[Saved data entries]
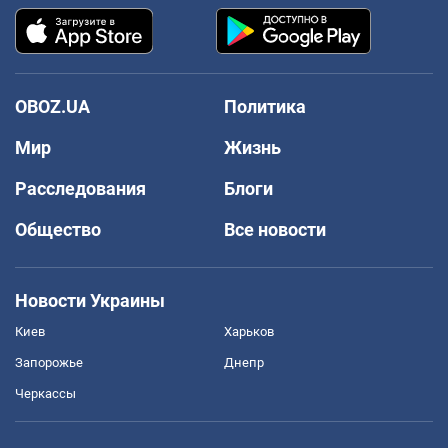
OBOZ.UA
Политика
Мир
Жизнь
Расследования
Блоги
Общество
Все новости
Новости Украины
Киев
Харьков
Запорожье
Днепр
Черкассы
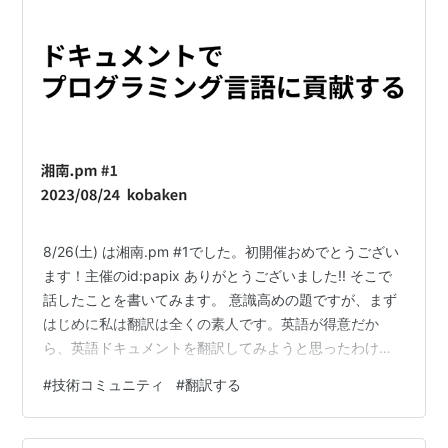
8/26(土) は湘南.pm #1でした。初開催おめでとうござい
ます！主催のid:papix ありがとうございました!! そこで
話したことを書いてみます。 意識高めの題ですが、まず
はじめに私は翻訳は全くの素人です。英語が得意だか
ら、英語ドキュメントを翻訳してみようと思ったわけで
はないです。私の人生、翻訳にご縁があるとは思ってい
#
技術コミュニティ
#
翻訳する
ませんでした。 Perlの公式ドキュメントを和訳するよう
なワーキンググループを一年運営した話をしてみたいと
思います。 一年やってみて良かったと思いますし、技術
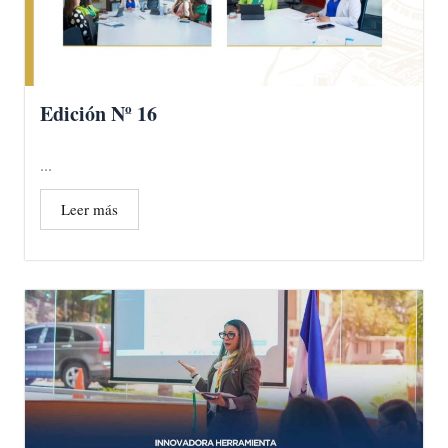
Edición Nº 16
...
Leer más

» Required action
Copy out every line of text in the entries above character for character, omitting the pictures.

» Problem solution
OBOZ.UA
Политика
Мир
Жизнь
Расследования
Блоги
Общество
Все новости
Новости Украины
Киев
Харьков
Запорожье
Днепр
Черкассы
8/26(土) は湘南.pm #1でした。初開催おめでとうござい
ます！主催のid:papix ありがとうございました!! そこで
話したことを書いてみます。 意識高めの題ですが、まず
はじめに私は翻訳は全くの素人です。英語が得意だか
ら、英語ドキュメントを翻訳してみようと思ったわけで
はないです。私の人生、翻訳にご縁があるとは思ってい
#
技術コミュニティ
#
翻訳する
ませんでした。 Perlの公式ドキュメントを和訳するよう
なワーキンググループを一年運営した話をしてみたいと
思います。 一年やってみて良かったと思いますし、技術
Edición Nº 16
...
Leer más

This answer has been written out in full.